## [A run of records]
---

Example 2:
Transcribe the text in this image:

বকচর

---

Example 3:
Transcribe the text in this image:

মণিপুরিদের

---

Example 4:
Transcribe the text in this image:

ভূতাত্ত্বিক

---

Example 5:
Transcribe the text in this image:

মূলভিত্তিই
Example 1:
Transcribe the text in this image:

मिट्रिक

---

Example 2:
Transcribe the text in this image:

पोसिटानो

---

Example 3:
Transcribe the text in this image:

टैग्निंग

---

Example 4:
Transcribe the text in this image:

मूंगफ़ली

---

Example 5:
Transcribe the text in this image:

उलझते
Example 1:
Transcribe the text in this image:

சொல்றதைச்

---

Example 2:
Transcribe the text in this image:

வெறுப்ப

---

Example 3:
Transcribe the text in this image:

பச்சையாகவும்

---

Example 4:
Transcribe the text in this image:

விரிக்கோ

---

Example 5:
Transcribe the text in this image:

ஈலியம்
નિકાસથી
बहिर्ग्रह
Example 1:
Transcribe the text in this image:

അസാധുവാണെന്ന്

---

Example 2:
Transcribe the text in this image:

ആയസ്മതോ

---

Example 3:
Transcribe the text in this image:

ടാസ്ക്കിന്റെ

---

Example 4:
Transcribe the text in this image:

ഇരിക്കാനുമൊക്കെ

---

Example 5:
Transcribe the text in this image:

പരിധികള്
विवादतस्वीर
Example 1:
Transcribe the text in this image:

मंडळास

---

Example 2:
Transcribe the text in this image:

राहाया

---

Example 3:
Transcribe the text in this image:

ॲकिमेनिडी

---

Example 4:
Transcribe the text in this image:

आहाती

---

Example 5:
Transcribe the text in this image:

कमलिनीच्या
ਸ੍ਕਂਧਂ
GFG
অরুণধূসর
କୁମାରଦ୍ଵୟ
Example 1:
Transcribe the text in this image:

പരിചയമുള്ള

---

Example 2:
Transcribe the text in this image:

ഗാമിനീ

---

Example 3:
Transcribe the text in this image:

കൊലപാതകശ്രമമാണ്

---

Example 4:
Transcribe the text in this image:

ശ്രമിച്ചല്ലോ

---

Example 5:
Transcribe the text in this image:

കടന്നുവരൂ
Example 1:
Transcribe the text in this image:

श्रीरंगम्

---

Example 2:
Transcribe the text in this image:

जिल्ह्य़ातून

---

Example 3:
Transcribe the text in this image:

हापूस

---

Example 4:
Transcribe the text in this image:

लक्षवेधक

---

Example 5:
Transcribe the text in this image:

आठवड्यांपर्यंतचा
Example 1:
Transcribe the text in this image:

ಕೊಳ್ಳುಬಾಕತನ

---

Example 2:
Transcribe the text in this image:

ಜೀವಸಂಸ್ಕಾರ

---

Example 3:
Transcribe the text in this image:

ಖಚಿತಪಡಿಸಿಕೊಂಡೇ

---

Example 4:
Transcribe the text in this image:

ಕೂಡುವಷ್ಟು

## [Task to carry out]
Revise the records above by replacing "Transcribe" with "Write out" wherever it occurs, leaving everything else unchanged.

## [Correct response]
---

Example 2:
Write out the text in this image:

বকচর

---

Example 3:
Write out the text in this image:

মণিপুরিদের

---

Example 4:
Write out the text in this image:

ভূতাত্ত্বিক

---

Example 5:
Write out the text in this image:

মূলভিত্তিই
Example 1:
Write out the text in this image:

मिट्रिक

---

Example 2:
Write out the text in this image:

पोसिटानो

---

Example 3:
Write out the text in this image:

टैग्निंग

---

Example 4:
Write out the text in this image:

मूंगफ़ली

---

Example 5:
Write out the text in this image:

उलझते
Example 1:
Write out the text in this image:

சொல்றதைச்

---

Example 2:
Write out the text in this image:

வெறுப்ப

---

Example 3:
Write out the text in this image:

பச்சையாகவும்

---

Example 4:
Write out the text in this image:

விரிக்கோ

---

Example 5:
Write out the text in this image:

ஈலியம்
નિકાસથી
बहिर्ग्रह
Example 1:
Write out the text in this image:

അസാധുവാണെന്ന്

---

Example 2:
Write out the text in this image:

ആയസ്മതോ

---

Example 3:
Write out the text in this image:

ടാസ്ക്കിന്റെ

---

Example 4:
Write out the text in this image:

ഇരിക്കാനുമൊക്കെ

---

Example 5:
Write out the text in this image:

പരിധികള്
विवादतस्वीर
Example 1:
Write out the text in this image:

मंडळास

---

Example 2:
Write out the text in this image:

राहाया

---

Example 3:
Write out the text in this image:

ॲकिमेनिडी

---

Example 4:
Write out the text in this image:

आहाती

---

Example 5:
Write out the text in this image:

कमलिनीच्या
ਸ੍ਕਂਧਂ
GFG
অরুণধূসর
କୁମାରଦ୍ଵୟ
Example 1:
Write out the text in this image:

പരിചയമുള്ള

---

Example 2:
Write out the text in this image:

ഗാമിനീ

---

Example 3:
Write out the text in this image:

കൊലപാതകശ്രമമാണ്

---

Example 4:
Write out the text in this image:

ശ്രമിച്ചല്ലോ

---

Example 5:
Write out the text in this image:

കടന്നുവരൂ
Example 1:
Write out the text in this image:

श्रीरंगम्

---

Example 2:
Write out the text in this image:

जिल्ह्य़ातून

---

Example 3:
Write out the text in this image:

हापूस

---

Example 4:
Write out the text in this image:

लक्षवेधक

---

Example 5:
Write out the text in this image:

आठवड्यांपर्यंतचा
Example 1:
Write out the text in this image:

ಕೊಳ್ಳುಬಾಕತನ

---

Example 2:
Write out the text in this image:

ಜೀವಸಂಸ್ಕಾರ

---

Example 3:
Write out the text in this image:

ಖಚಿತಪಡಿಸಿಕೊಂಡೇ

---

Example 4:
Write out the text in this image:

ಕೂಡುವಷ್ಟು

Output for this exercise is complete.